Thursday, February 16, 2017
Court of Appeal Holds a Life Sentence for Voluntary Manslaughter Unconstitutional
Panel, in ‘Rare Case,’ Says Sentence for Woman Who Shot Man After He Beat Her Father Was Cruel and Unusual
By a MetNews Staff Writer
The First District Court of Appeal has overturned a 27-year-to-life sentence for voluntary manslaughter, saying it violates the constitutional prohibition of cruel and unusual punishment.
Justice Stuart Pollak, writing for Div. Three, said the conviction of Deyanira Cuiriz was “the rare case in which there is merit to defendant’s constitutional challenge to the sentence imposed.”
Curiz, of Richmond, was found guilty by a jury of attempted voluntary manslaughter, mayhem and shooting at an occupied vehicle. Jurors rejected an attempted murder charge.
Contra Costa Superior Court Judge Trevor White found that the crime involved significant mitigating circumstances, including that it was committed under duress. But he said he had no choice but to impose a 25-year-to-life enhancement, on top of the low-end two-year term for mayhem, under the 1996 “10-20-Life” law, because the crime was committed with a gun and resulted in great bodily injury.
Pollak noted that Cuiriz’s sentence was longer than the base term for first-degree murder, child rape, and other serious crimes, and said her guilt was “at the bottom end of the spectrum” for violent crimes. He also noted that no other state appears to impose a similar penalty for a similar crime.
The justice cited evidence that the victim and a friend of his had provoked the attack, the shooting was unplanned, and that Cuiriz had no prior criminal record. He said an appropriate sentence was the 12-year term that White said he would have imposed if not constrained by the statute.
Witnesses said Cuiriz and her family were celebrating her 19th birthday in August 2012 when two men drove up to her home and confronted her father. There was conflicting testimony as to what brought the confrontation about.

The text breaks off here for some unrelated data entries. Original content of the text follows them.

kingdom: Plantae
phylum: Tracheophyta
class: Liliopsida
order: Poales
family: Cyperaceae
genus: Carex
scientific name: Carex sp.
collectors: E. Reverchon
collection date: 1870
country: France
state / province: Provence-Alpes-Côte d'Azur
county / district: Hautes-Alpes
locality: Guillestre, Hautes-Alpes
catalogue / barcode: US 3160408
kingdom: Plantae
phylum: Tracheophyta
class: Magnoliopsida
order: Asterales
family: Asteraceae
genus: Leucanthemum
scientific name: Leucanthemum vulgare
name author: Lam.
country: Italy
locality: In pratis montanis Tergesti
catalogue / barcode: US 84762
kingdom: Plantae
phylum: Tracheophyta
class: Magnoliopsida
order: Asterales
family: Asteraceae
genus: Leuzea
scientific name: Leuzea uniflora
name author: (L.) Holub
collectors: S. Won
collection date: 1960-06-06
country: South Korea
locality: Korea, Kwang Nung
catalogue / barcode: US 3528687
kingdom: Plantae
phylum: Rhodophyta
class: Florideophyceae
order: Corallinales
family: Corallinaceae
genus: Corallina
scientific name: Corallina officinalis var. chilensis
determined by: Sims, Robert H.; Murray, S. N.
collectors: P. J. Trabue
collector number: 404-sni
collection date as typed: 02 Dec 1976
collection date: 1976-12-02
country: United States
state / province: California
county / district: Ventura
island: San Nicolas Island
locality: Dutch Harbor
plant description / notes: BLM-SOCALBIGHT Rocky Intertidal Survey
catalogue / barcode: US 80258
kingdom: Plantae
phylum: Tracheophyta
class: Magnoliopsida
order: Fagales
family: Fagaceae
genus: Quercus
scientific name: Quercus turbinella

Curiz told police she saw her father on the ground with his face bleeding and, when she tried to intervene, the two men pushed her away.
She said they told her they were gang members and threatened to return. She obtained a gun, apparently from her boyfriend, and fired a shot into their truck, hitting Oscar Barcenas in the spine. The bullet paralyzed him from the neck down.
Pollak said the case was similar to two well-known cases in which similarly long sentences had been found unconstitutional, People v. Dillon (1983) 34 Cal.3d 441 and In re Lynch (1972) 8 Cal.3d 410.
The Dillon court overturned the life sentence imposed on a 17-year-old who had no prior criminal record and shot a man he thought was about to shoot him. In Lynch, the court held that a statute prescribing a life sentence for second-offense indecent exposure was unconstitutional on its face.
While Cuiriz “must be punished” for having “over-reacted to the situation,” Pollak said, the lengthy sentence mandated by the statute “is far longer than necessary” in the particular case, and fails to take into consideration the defendant’s character and law-abiding nature. He also cited the legislative history of the statute, which says its intent was to protect the public from those “misusing guns to terrorize, injure and kill their victims.”
While agreeing with the defense regarding the length of the sentence, Pollak said the conviction was valid. He rejected the argument that recorded statements Cuiriz made to detectives at the police station the morning after her arrest should have been suppressed.
Cuiriz told the investigators she was “mad” at what the two men did to her father, that Barcenas “was like threatening me” and that “my anger got to me,” so she “just shot him.”
Doing so, she said, “was easily self defense.”
Pollak said Cuiriz knowingly and voluntarily waived her right not to incriminate herself, rejecting the defense argument that her age, lack of understanding of the criminal justice system, emotional upset, and possible lack of sleep, as well as hunger and thirst, made the statements involuntary.
The justice said Cuiriz was an educated, employed adult who exhibited an understanding of her surroundings and a willingness to talk to police after being advised of her rights. The appellate panel, he said, had viewed the videotape of her statements and reached the same conclusion as the trial judge as to admissibility.
The case is People v. Cuiriz, 17 S.O.S. 764.